Plant-based protein concerns chicken producers

RED DEER — Plant-based protein products made to resemble chicken are showing up in stores and restaurants, much to farmer consternation.

Cattle, hog and supply-managed groups have met to discuss the impact of alternative proteins because farmers in those sectors face the same new competitor, said Michael LaLiberte, executive director of Chicken Farmers of Canada.

Producers at the Alberta poultry conference said these products should not be named beef, chicken or meat. They particularly objected to the name, plant-based chicken nuggets.
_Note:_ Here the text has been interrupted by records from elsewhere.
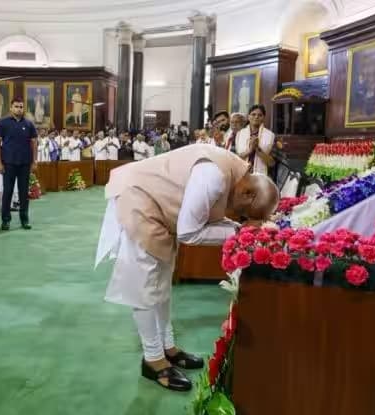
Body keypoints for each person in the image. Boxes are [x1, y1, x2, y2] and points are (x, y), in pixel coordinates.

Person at [95, 145, 279, 391]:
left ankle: (167, 347)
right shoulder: (213, 177)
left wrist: (240, 229)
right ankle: (153, 361)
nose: (236, 215)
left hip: (159, 210)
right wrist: (238, 231)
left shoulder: (233, 174)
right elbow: (189, 232)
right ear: (248, 193)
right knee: (145, 286)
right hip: (138, 200)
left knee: (161, 282)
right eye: (243, 213)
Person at [0, 98, 37, 231]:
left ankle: (24, 219)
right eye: (16, 106)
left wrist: (34, 161)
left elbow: (34, 143)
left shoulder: (29, 124)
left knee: (24, 193)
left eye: (21, 106)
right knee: (7, 192)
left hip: (25, 163)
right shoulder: (3, 123)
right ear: (11, 108)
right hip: (8, 163)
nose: (19, 109)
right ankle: (5, 220)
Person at [236, 104, 275, 175]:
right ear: (248, 117)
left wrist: (257, 149)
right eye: (253, 114)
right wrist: (249, 151)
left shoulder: (270, 135)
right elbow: (235, 159)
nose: (256, 117)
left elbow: (272, 163)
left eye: (260, 115)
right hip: (242, 174)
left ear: (264, 117)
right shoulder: (240, 134)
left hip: (260, 176)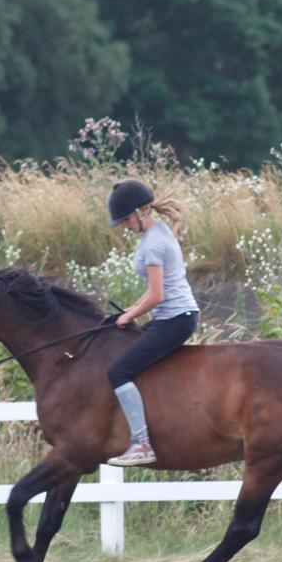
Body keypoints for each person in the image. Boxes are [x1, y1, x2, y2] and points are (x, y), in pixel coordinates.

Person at [104, 178, 200, 466]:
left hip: (174, 319)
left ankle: (142, 444)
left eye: (126, 219)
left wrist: (130, 315)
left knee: (118, 372)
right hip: (173, 316)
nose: (124, 225)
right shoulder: (158, 233)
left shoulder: (154, 243)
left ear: (142, 210)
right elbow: (159, 288)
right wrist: (131, 309)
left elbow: (158, 295)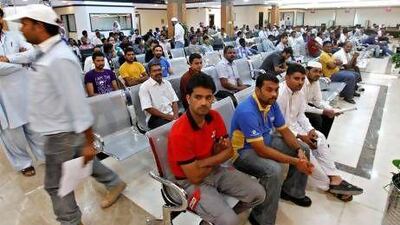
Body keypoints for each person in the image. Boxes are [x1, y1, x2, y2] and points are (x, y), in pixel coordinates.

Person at [6, 4, 127, 225]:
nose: (21, 29)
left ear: (39, 26)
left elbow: (78, 104)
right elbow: (29, 55)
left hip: (61, 133)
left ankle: (71, 221)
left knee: (55, 185)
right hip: (61, 131)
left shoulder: (60, 59)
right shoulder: (45, 50)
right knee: (81, 161)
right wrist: (9, 59)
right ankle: (113, 181)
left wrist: (89, 141)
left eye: (25, 24)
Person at [168, 73, 266, 225]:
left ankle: (211, 221)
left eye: (208, 97)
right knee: (230, 222)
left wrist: (203, 162)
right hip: (189, 182)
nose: (204, 102)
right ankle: (220, 219)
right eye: (198, 97)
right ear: (188, 99)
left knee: (259, 194)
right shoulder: (179, 132)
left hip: (214, 171)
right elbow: (195, 177)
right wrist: (217, 156)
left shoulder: (214, 116)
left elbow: (230, 151)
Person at [231, 73, 314, 225]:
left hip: (265, 140)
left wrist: (298, 151)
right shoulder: (247, 111)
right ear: (257, 90)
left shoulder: (271, 104)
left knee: (304, 148)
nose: (274, 94)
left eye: (276, 90)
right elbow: (261, 150)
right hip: (243, 152)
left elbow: (284, 130)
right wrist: (296, 161)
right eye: (269, 90)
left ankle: (291, 191)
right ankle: (261, 218)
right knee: (273, 171)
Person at [277, 63, 363, 201]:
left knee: (320, 137)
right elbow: (279, 125)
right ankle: (329, 185)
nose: (300, 82)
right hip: (283, 133)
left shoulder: (298, 93)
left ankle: (334, 177)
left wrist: (310, 130)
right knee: (307, 151)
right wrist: (301, 136)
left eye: (302, 79)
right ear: (287, 78)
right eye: (296, 78)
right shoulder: (280, 94)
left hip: (296, 127)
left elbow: (300, 115)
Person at [0, 8, 44, 177]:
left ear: (2, 18)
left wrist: (10, 59)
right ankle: (23, 163)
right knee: (12, 134)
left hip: (24, 90)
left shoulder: (14, 36)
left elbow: (33, 53)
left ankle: (43, 156)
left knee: (35, 128)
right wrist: (21, 64)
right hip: (3, 96)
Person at [139, 62, 179, 129]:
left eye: (159, 70)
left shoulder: (167, 83)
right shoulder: (144, 87)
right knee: (173, 128)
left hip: (171, 113)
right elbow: (148, 108)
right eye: (154, 71)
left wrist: (176, 116)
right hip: (155, 118)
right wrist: (168, 117)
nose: (158, 72)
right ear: (149, 73)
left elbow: (174, 101)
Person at [303, 62, 337, 138]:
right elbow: (303, 106)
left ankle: (322, 140)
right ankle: (314, 141)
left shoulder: (316, 81)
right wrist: (323, 111)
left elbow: (318, 101)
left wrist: (331, 109)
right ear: (307, 71)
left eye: (320, 72)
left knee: (330, 116)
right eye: (315, 71)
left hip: (307, 105)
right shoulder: (301, 81)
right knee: (317, 118)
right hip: (300, 108)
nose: (318, 74)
However, it is difficult to legally challenge the name, so they are meeting with food service and processors to discuss how these products should be labelled.

“We expect that restaurant and retailers are clear and transparent about nutritional facts. It is important that restaurant and retailers be factual in naming and marketing plant-based products,” said LaLiberte at the poultry meeting held in Red Deer Feb. 25.

Consumer focus groups have attempted to assess what ordinary Canadians know about alternative protein products.

One approach may be to raise the profile of the “raised by a Canadian farmer” brand promoting chicken as a single ingredient source of protein that was raised to specific health and welfare standards.

Negative advertising is the wrong approach, said Benoit Fontaine, president of the Chicken Farmers of Canada.

“Anti-plant based messaging will come across as self-interest.”

Nevertheless, chicken consumption remains strong. Chicken has been the number one meat since it surpassed beef in 2004.

Alberta’s domestic production in 2019 was around 169.58 million live kilograms, an increase of 4.5 million kg over 2018.

Canada’s 2019 production was 1.69 billion live kg, an increase of 37.43 million live kg or a 2.26 percent increase over 2018.

Overall, chicken production, including market development and specialty chicken, was about 173 million kg, an increase of nearly four percent.